Valen sat in the Sør-Trøndelag County Council and in Trondheim City Council from 2003 to 2007, and during this period, led the foreign affairs and welfare committees in the county council.

After being elected to the Norwegian parliament in 2009, he served as member of the Standing Committee on Energy and the Environment from 2009 to March 2012. He was the second deputy chair of the Standing Committee on Foreign Affairs and Defence from April 2012 to September 2013.

In February 2011, Valen nominated the website WikiLeaks for the Nobel Peace Prize. In 2013, he nominated Chelsea Manning and Edward Snowden for the 2014 Nobel peace prize, stating that Manning's leaks helped end the Iraq War while Snowden had exposed how the war on terror had led to mass surveillance of ordinary people.

As an anti-monarchist, Valen consequently refused to attend the yearly royal dinners for parliamentarians.
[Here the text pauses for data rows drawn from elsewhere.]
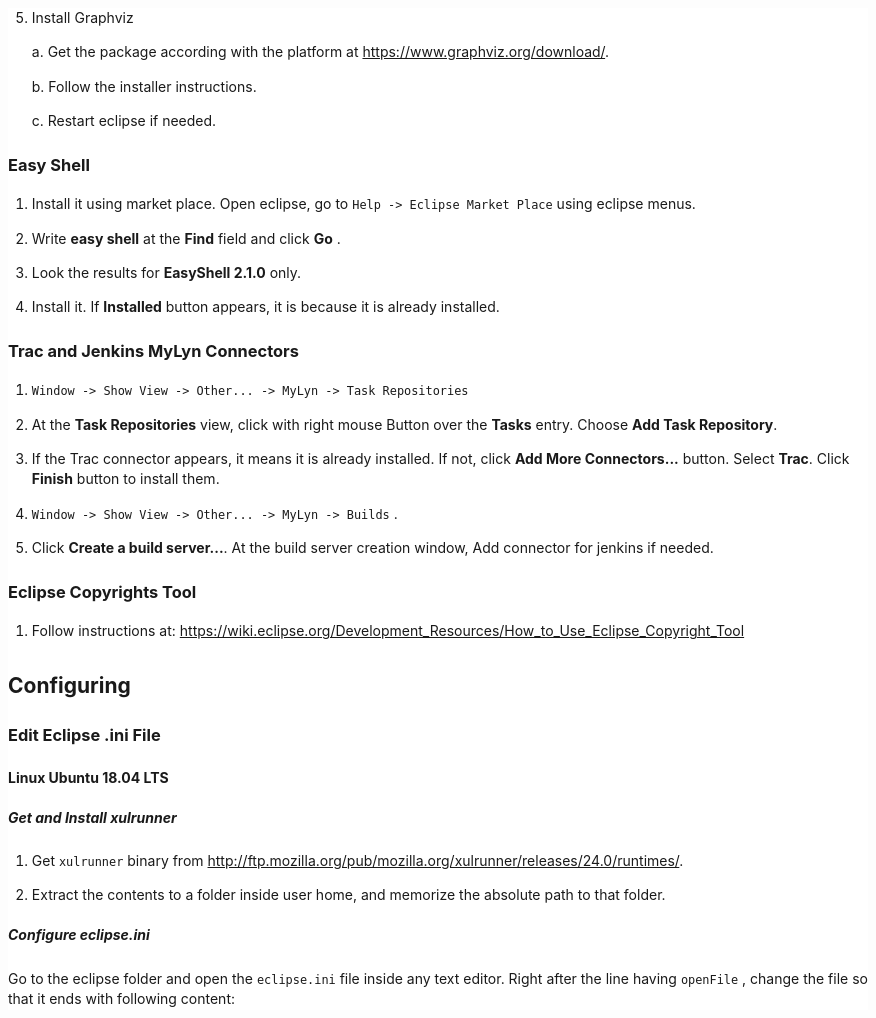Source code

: 5. Install Graphviz

   a. Get the package according with the platform at https://www.graphviz.org/download/.

   b. Follow the installer instructions.

   c. Restart eclipse if needed.

### Easy Shell

1. Install it using market place. Open eclipse, go to 
   `Help -> Eclipse Market Place`  using eclipse menus.

2. Write **easy shell** at the **Find**  field and click **Go** .

3. Look the results for **EasyShell 2.1.0** only.

4. Install it. If **Installed** button appears, it is because it is already installed.

### Trac and Jenkins MyLyn Connectors

1. `Window -> Show View -> Other... -> MyLyn -> Task Repositories` 

2. At the **Task Repositories** view, click with right mouse Button over
   the **Tasks** entry. Choose **Add Task Repository**.

3. If the Trac connector appears, it means it is already installed. If not,
   click **Add More Connectors...** button. Select **Trac**. 
   Click **Finish** button to install them.

4. `Window -> Show View -> Other... -> MyLyn -> Builds` .

5. Click **Create a build server...**. At the build server creation window,
   Add connector for jenkins if needed.

### Eclipse Copyrights Tool

1. Follow instructions at: https://wiki.eclipse.org/Development_Resources/How_to_Use_Eclipse_Copyright_Tool

## Configuring

### Edit Eclipse .ini File

#### Linux Ubuntu 18.04 LTS

##### Get and Install xulrunner

1. Get `xulrunner` binary from http://ftp.mozilla.org/pub/mozilla.org/xulrunner/releases/24.0/runtimes/.

2. Extract the contents to a folder inside user home, and memorize the absolute path to that folder.

##### Configure eclipse.ini

Go to the eclipse folder and open the `eclipse.ini`  file inside any text
editor. Right after the line having `openFile` , change the file so  
that it ends with following content:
On 20 March 2017, Valen announced that he would not be seeking re-election to Parliament in the September election.

On 24 September 2018, Valen announced that he wouldn't be seeking re-election as deputy leader the next year.

== Music ==
Valen is a pianist and singer, has a background in Nidarosdomens Guttekor and has studied music at Trondheim katedralskole. From 2004 to 2008 he played in the band Gallery, and released one record with the group. Later on he became a member of the electronica group Amish 82 and the blues band Peevish Penfriend. In 2010, he composed the melodies heard at each stop on the then-new Bergen Light Rail network.